Massive crossposting is, therefore, an identifying
characteristic of a nuisance post. You can often set your
newsreader to junk these posts automatically, by using its
filtering capabilities.
(Indeed, if all they want to do is junk massive crossposts,
users of the commercial Windows newsreader called Gravity can stop
reading right now. There's an easy-to-use option that does it
automatically. This is fortunate, since Gravity's filters can't
otherwise access the necessary header lines.)
Contents
3. Examples of simple filtering
In what follows, I'll use trn killfile entries as examples,
because a trn killfile is entirely textual (it's literally a text
file called KILL in a directory corresponding to the newsgroup), so
it's easy to describe the commands in a text document. (This isn't
intended as comprehensive documentation for trn killfiles; for
that, type "man trn" at the Unix command line on a system that has
trn. If you want to use trn and are completely baffled by the
following, you might want to read this
introduction to trn.) Other newsreaders use different methods,
but it's usually easy to figure out how to use them from the
documentation.
It's usually easy to tell a newsreader to look for a particular
pattern in some header line. For instance, in a trn killfile, the
line
/McIrvin/f:j
will search the From: line for the word
"McIrvin," and junk everything containing that name. It will
therefore junk all articles that Matt McIrvin wrote.
If I were using trn and wanted to search the Newsgroups: line in
the header to junk all articles crossposted to alt.my.head.hurts, I
could put a line in the killfile that reads
/alt.my.head.hurts/Hnewsgroups:j
and that would do the trick. However, if there
is a separate news server, it might slow things down, because,
unlike the Subject: and From: lines, Newsgroups: is usually not
fetched from the news server at article-selection time by default.
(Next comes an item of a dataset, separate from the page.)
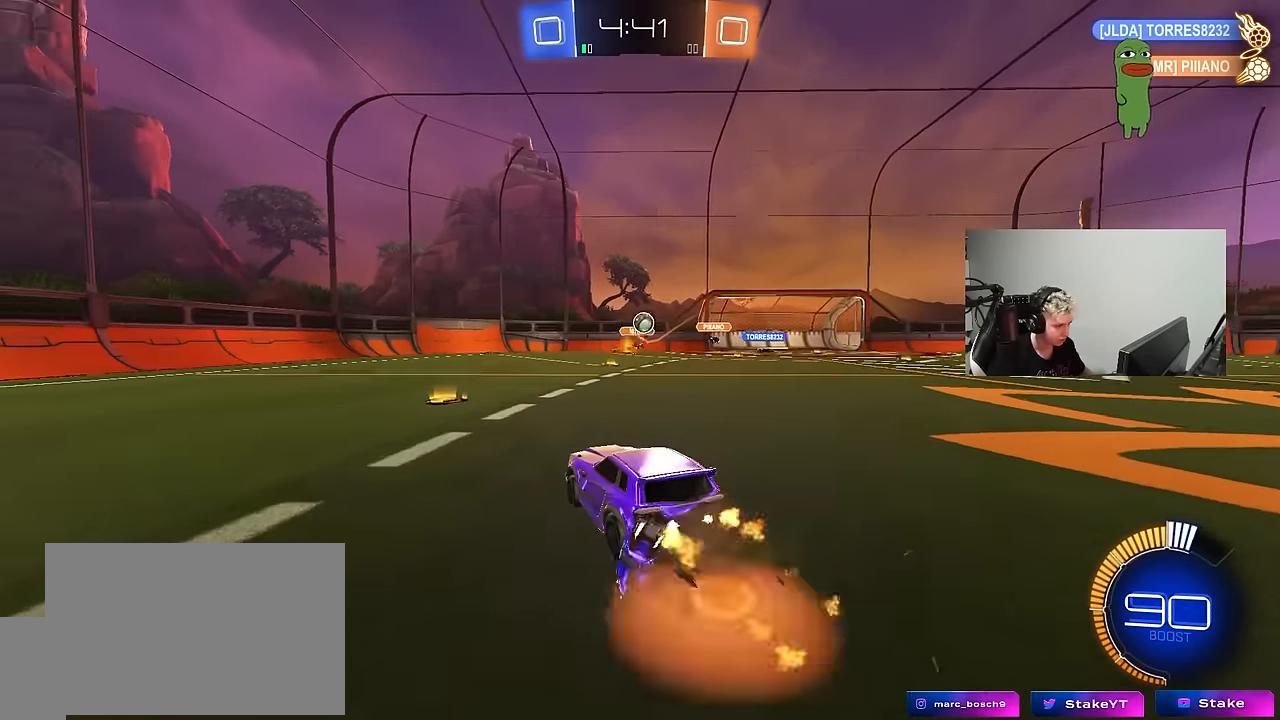
{"keys": ["a", "s"], "mouse": ["left"], "mouse_move": "still", "events": [[17, "a", "down"], [67, "mouse_left", "up"], [67, "mouse_right", "up"], [117, "w", "up"], [150, "a", "up"], [250, "a", "down"], [300, "a", "up"], [350, "mouse_left", "down"], [400, "a", "down"], [433, "s", "down"]]}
(Indeed, nn can only filter on the Subject: and From: lines, which
is why it can't do the trick described below. As a consolation, it
can apply filters to those header lines at incredible speed.)
It's faster to search the Xref: line, if you can. (It is not
always possible.) This is a header line which is locally generated
at your site, that gives the locally available groups to which the
article is posted and its local article number within each
group.
(A brief note of technical bafflement, which you can safely
ignore: On some news servers, this line is fetched along with the
Subject: and From: lines with something called the XOVER command,
and the Newsgroups: line usually is not. That's the explanation I
hear most often for why Xref: is faster. On the other hand, I know
for a fact that it's also faster to search Xref: on the news server
that I use, which does not send Xref: via XOVER (it's
faster even when I am explicitly not using XOVER), so this
is still a mystery to me.)
Anyway, in trn,
/alt.my.head.hurts/Hxref:j
would junk all of the articles mentioning
alt.my.head.hurts in their Xref: lines. But how do I do something
more complicated? If I want to junk any article crossposted to,
say, four or more newsgroups no matter what they are, that's not a
simple string search.
Contents
4. Regular expressions
Many newsreaders support searching for "regular expressions."
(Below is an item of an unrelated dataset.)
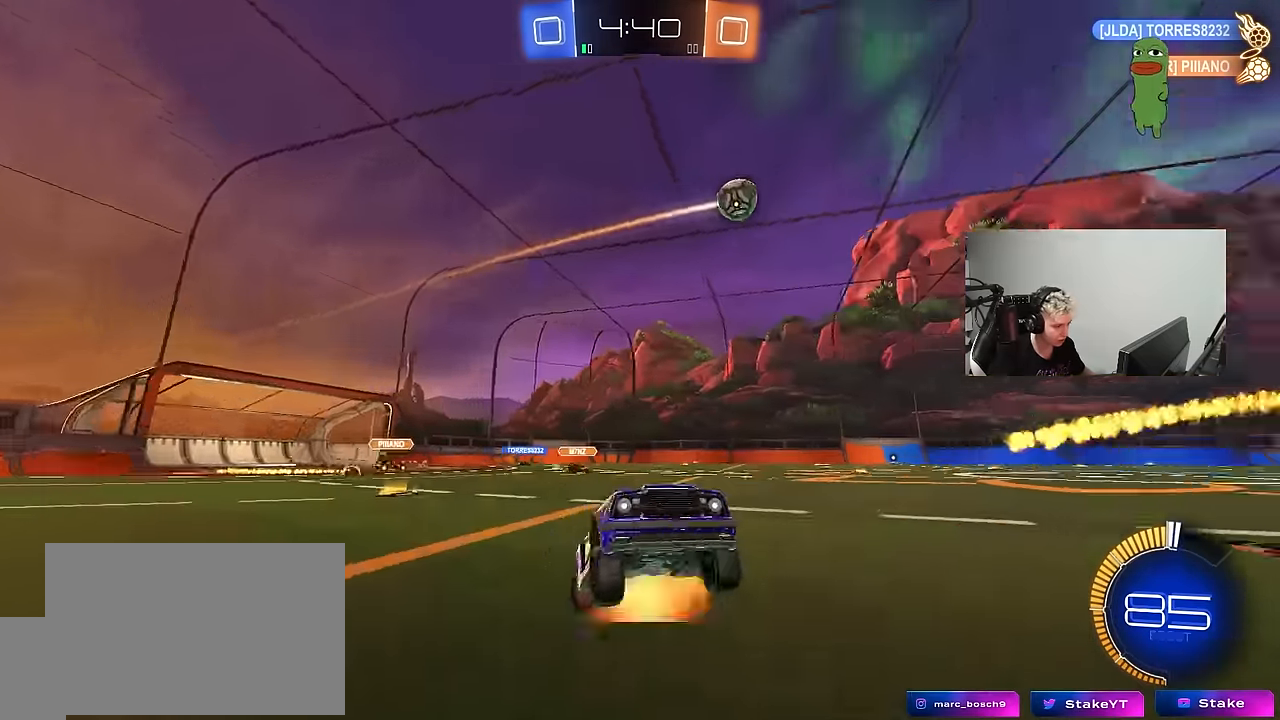
{"keys": ["a", "w"], "mouse": ["left"], "mouse_move": "still", "events": [[50, "a", "down"], [50, "mouse_left", "down"], [100, "mouse_right", "up"], [133, "shift", "down"], [233, "shift", "up"]]}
These are search patterns that are more flexible than simple search
strings. They're a little like the "wild card" patterns available
in DOS and Unix, but they're different, and provide finer control.
You should consult your documentation to find out if you can use
"regexps," as they are called, and to get more details (the command
"man 5 regexp" will provide a full explanation on a Unix system,
but note that some newsreaders only partially implement regular
expressions--the regexps supported by trn seem to be the ones
described in the ed manual, accessed via "man ed" on Unix).
The following is not a complete guide to regular expressions,
but is more than enough to understand the rest of this essay, and
to do many other things with killfiles that you can't do with
simple string matching. (If your eyes glaze over, don't worry; I'll
repeat the important ones later on.)
In a regular expression,
- Most characters just represent themselves.
- The period "." means "any character". "M.tt" would match "Matt
McIrvin", "Mott scattering", or "Catcher's Mitts".
- "*" means "zero or more instances of the preceding," "+" means
"one or more instances," and "?" means "zero or one instance of the
preceding." "Ma*tt" would match "Matt McIrvin", "Come home,
Maaaaatt", or "Mtt", but not "Catcher's Mitts".
- The square brackets "[]" can be used to indicate sets of
possible characters. Between them:
- "[james]" would match any one of the letters in "james".
- "-" indicates ranges: "[0-9]" matches any digit.
- If the first character is "^", it means "any character except".
"[^fqt-z]" matches any character except f, q, or a letter
from t to z.
- Usually "]", "-" and "^" are the only characters with special
meanings. You can make them just stand for themselves by putting
them in places in the list where their functions would make no
sense: e.g. "[]^-]" matches literal "]", "^", or "-", because "]"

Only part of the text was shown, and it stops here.